La critique

Troisième et on espère dernier opus de la saga Expendables lancé en 2010 par Sylvester Stallone, « Expendables 3 » s'apparente à une vieille série B des années 80 avec le casting qui lui faut.

Si la coutume veut que dans chacune de mes critiques je parle du scénario du film, là pour en parler ça va être dur.

Expendables 3
Expendables 3

Emettons déjà l'hypothèse qu'il y est eut un scénario d'écrit. Si on suit cette conjecture, on se demande comment le scénariste a pu être aussi inspiré. On nous propose un départ canon assourdissant sans aucun but à part d'amener un nouveau gros bras sans cervelle dans l'histoire (Wesley Snipes). La suite est toute aussi glorieuse et sans rentrer dans les détails, tout aussi calomnieuse. Entre les répliques grotesques de Schwarzy et des autres, les effets spéciaux nuls, les acteurs insupportables (Banderas par exemple) et la mise en scène à la « Walker Texas Ranger », on est vraiment servi et je vous assure que l'on en redemande pas lorsque la fin arrive.

Ma critique du premier Expendables avait été plutôt dur mais pas sans fondement. Le deuxième opus rattrapait un peu la baraque parce qu'il amenait de l'humour bienvenu (le fameux« I am Back » de Schwarzenegger  par exemple). On était donc remonté d'un petit cran même si les Van Damme et autres plombaient un peu la chose. Mais là dans cet épisode trois, on retourne à la catastrophe. On a perdu le côté humour voulu du deuxième opus pour laisser place à de l'humour certes, mais pas du tout voulu. Il est vrai que l'on peut rire des acteurs et de leur fin charisme ou plus simplement de leurs répliques très philosophiques.

On retrouve donc notre cher et tendre casting composé pour la plupart de brutes sans cervelle.
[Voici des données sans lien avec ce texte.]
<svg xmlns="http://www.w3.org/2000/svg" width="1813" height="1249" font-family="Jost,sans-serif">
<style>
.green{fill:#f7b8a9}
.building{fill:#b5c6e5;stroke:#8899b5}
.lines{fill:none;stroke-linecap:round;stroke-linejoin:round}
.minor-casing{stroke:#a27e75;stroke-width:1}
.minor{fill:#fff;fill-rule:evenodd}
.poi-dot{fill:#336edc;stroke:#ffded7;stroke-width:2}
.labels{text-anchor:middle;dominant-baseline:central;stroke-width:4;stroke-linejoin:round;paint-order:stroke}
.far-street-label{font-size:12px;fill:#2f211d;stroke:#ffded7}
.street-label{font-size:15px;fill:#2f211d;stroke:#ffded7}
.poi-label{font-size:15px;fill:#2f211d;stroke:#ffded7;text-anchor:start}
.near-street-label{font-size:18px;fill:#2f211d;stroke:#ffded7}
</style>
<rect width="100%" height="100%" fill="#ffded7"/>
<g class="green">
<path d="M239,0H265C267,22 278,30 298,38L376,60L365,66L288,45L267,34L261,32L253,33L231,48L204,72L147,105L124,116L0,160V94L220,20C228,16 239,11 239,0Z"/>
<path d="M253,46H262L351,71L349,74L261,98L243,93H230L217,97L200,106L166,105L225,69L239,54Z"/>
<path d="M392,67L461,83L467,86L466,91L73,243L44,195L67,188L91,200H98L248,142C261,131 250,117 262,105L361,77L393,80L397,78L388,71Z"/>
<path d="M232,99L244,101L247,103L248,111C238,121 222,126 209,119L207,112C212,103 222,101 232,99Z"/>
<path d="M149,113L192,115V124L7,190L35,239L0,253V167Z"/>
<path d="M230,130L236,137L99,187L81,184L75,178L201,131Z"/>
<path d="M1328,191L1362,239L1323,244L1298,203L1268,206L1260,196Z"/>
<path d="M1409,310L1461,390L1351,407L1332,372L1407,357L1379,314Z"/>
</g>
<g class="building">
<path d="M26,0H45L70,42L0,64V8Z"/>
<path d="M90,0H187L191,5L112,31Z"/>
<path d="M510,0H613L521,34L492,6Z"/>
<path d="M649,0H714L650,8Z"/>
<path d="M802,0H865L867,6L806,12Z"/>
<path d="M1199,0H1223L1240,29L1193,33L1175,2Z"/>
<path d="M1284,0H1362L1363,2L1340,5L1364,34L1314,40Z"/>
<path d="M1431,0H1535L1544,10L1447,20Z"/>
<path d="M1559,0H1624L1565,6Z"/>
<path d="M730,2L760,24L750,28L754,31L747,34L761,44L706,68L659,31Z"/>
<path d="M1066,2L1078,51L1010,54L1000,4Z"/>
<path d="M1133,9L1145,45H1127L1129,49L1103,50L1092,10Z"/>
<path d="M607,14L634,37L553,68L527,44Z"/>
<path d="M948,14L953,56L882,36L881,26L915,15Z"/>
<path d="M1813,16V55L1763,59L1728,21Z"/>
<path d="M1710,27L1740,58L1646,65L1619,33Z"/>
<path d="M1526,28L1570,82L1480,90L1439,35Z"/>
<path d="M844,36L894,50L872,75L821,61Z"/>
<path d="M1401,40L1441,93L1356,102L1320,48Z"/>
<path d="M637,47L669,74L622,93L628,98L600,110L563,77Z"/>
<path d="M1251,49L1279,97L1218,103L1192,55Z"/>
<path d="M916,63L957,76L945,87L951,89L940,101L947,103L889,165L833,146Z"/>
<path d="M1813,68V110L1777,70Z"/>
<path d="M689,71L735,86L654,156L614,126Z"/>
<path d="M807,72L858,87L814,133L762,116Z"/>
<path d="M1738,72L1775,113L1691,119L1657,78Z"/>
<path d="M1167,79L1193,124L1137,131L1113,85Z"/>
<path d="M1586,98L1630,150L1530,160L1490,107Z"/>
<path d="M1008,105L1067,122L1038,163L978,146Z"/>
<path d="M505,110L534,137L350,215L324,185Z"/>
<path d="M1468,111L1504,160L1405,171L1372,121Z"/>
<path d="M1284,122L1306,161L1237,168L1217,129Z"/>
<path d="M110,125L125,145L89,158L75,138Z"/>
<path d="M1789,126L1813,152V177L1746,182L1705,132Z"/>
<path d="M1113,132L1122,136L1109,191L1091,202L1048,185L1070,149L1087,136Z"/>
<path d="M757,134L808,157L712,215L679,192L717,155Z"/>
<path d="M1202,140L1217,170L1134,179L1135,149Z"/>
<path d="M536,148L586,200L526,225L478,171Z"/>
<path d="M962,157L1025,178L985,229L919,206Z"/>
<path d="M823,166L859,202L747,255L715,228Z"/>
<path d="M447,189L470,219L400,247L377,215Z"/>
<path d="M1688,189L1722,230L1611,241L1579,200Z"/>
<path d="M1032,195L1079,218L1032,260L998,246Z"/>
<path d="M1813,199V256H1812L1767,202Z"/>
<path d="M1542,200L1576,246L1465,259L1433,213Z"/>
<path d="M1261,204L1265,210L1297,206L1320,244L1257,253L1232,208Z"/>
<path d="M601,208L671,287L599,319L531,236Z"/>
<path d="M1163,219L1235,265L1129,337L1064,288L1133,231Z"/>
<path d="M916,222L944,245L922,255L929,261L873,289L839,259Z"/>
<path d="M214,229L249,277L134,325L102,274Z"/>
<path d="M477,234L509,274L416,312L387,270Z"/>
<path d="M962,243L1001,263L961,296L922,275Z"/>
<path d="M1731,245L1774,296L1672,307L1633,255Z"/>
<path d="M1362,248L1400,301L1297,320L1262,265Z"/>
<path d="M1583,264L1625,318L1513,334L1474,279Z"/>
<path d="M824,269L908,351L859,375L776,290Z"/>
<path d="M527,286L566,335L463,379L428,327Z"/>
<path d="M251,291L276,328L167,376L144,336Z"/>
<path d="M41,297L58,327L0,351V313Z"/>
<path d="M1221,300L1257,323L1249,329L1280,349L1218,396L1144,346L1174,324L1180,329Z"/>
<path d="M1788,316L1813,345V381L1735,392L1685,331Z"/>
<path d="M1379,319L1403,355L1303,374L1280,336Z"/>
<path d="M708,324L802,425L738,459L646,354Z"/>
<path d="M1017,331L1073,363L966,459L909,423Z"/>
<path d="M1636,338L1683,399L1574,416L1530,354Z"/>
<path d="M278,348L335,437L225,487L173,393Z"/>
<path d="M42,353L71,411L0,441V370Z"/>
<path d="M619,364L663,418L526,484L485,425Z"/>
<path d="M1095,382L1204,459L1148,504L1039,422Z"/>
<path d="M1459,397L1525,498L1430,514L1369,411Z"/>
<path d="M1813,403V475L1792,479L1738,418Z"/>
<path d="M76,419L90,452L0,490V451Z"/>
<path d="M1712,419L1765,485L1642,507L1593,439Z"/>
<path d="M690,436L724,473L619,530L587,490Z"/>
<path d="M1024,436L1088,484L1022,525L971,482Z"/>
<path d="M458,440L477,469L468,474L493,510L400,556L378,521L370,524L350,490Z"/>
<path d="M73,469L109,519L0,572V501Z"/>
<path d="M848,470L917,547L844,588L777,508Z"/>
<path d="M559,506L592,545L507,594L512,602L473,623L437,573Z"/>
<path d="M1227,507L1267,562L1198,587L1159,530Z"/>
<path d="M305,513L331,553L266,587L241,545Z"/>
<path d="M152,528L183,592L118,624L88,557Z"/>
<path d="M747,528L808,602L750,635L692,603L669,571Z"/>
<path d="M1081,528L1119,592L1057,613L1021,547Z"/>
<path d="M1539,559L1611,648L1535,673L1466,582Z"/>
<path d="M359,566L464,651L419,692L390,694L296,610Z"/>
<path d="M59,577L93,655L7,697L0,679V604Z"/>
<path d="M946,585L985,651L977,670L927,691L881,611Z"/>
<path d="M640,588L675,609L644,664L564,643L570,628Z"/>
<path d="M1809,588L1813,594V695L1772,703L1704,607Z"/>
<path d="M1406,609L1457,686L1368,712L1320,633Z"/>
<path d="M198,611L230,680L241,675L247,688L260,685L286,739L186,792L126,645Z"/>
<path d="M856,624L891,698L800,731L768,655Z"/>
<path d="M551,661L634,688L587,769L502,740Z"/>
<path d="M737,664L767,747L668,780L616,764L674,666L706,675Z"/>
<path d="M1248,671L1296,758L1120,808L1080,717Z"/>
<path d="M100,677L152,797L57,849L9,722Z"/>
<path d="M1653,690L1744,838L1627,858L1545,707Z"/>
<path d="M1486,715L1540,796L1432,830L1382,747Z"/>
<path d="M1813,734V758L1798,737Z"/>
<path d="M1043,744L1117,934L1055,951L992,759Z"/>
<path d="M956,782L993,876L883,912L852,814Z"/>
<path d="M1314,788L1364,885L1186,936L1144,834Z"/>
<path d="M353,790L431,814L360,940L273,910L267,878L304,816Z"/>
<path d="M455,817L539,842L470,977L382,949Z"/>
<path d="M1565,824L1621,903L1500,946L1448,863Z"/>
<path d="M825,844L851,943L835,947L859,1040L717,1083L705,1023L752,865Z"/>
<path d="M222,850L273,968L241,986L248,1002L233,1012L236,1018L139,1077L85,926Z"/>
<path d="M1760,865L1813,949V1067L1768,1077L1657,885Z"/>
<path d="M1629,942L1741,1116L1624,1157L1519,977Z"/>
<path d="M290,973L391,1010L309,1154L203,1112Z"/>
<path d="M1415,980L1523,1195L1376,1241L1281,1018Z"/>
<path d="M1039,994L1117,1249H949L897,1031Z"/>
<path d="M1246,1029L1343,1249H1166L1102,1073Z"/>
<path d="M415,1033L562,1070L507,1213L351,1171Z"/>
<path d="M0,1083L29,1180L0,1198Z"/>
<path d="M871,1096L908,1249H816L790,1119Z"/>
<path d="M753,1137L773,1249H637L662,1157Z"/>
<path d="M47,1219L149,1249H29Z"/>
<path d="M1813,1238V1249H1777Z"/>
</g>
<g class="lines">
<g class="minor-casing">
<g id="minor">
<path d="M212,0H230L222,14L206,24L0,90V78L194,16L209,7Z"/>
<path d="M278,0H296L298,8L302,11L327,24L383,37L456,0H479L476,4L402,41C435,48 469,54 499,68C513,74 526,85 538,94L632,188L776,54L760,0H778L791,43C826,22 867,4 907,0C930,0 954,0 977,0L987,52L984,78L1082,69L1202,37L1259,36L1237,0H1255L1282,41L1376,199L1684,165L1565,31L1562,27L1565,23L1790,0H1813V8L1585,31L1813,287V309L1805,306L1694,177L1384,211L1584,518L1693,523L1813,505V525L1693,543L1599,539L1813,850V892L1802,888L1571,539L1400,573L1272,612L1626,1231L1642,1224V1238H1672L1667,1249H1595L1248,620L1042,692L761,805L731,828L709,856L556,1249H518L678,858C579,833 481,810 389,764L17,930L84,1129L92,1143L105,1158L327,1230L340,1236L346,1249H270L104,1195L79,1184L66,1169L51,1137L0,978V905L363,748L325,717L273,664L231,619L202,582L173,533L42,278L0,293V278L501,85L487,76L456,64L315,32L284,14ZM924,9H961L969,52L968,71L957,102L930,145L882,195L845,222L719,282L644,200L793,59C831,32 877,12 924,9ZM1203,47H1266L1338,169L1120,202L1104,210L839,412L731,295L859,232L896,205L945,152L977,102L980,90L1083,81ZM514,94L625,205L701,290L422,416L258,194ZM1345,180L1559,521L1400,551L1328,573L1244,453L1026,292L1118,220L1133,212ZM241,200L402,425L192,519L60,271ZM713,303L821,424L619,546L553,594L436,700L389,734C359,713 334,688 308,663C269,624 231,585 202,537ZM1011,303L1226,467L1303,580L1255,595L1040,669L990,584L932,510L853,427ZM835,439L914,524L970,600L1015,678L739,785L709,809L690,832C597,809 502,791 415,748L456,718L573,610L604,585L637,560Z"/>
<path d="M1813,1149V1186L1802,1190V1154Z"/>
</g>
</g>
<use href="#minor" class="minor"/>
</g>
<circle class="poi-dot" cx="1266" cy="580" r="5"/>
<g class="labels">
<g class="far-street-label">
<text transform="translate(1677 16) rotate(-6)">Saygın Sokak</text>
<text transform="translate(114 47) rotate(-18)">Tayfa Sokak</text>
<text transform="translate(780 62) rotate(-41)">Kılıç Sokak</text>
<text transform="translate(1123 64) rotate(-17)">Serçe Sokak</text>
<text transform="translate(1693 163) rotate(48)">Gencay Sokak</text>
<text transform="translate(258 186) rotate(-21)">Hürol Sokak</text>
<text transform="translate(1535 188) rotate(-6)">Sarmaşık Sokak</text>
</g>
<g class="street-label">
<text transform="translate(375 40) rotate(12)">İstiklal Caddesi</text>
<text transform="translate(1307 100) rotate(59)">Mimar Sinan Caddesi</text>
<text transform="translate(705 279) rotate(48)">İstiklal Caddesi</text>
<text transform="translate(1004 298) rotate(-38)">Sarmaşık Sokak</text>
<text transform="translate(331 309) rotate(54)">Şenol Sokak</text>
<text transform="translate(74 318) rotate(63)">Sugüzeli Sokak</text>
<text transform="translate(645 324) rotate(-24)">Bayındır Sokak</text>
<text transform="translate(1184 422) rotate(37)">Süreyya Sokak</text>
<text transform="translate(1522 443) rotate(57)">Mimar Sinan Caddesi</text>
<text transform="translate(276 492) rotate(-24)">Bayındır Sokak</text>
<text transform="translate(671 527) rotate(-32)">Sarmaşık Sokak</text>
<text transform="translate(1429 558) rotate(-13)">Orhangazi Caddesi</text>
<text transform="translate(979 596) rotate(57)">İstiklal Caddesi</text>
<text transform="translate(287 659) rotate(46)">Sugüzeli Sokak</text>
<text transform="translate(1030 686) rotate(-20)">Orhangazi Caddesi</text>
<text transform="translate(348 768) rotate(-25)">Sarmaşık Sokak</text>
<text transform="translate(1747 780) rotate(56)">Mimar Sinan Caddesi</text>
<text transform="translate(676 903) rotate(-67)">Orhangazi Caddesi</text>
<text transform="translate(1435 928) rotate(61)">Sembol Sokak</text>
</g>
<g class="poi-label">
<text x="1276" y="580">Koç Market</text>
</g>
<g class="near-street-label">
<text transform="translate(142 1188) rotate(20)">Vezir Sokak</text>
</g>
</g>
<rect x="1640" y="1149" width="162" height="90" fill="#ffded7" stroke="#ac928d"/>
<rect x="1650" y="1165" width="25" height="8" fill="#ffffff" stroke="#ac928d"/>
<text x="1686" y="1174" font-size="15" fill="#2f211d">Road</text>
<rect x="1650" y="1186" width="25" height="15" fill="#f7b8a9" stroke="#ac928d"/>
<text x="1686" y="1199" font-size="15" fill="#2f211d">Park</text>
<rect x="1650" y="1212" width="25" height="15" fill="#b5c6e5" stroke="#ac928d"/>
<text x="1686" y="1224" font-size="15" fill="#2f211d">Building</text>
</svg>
Sylvester Stallone donc, Arnold Schwarzenegger, Mel Gibson qui s'est bien éteint ces dernières années, Wesley Snipes tout juste sorti de prison, Jason Statham, Randy Couture, etc... Autre nouvelle tête et acteur qui a perdu de sa renommée, Harrison Ford. On notera aussi la présence au casting d'une femme (évidemment il en fallait une et pour une fois Sylvester n'est pas dans le rôle du tombeur), Ronda Rousey. Enfin j'allais oublier l'acteur dont la performance n'est même pas à décrire, Antonio Banderas. Insupportable de bout en bout.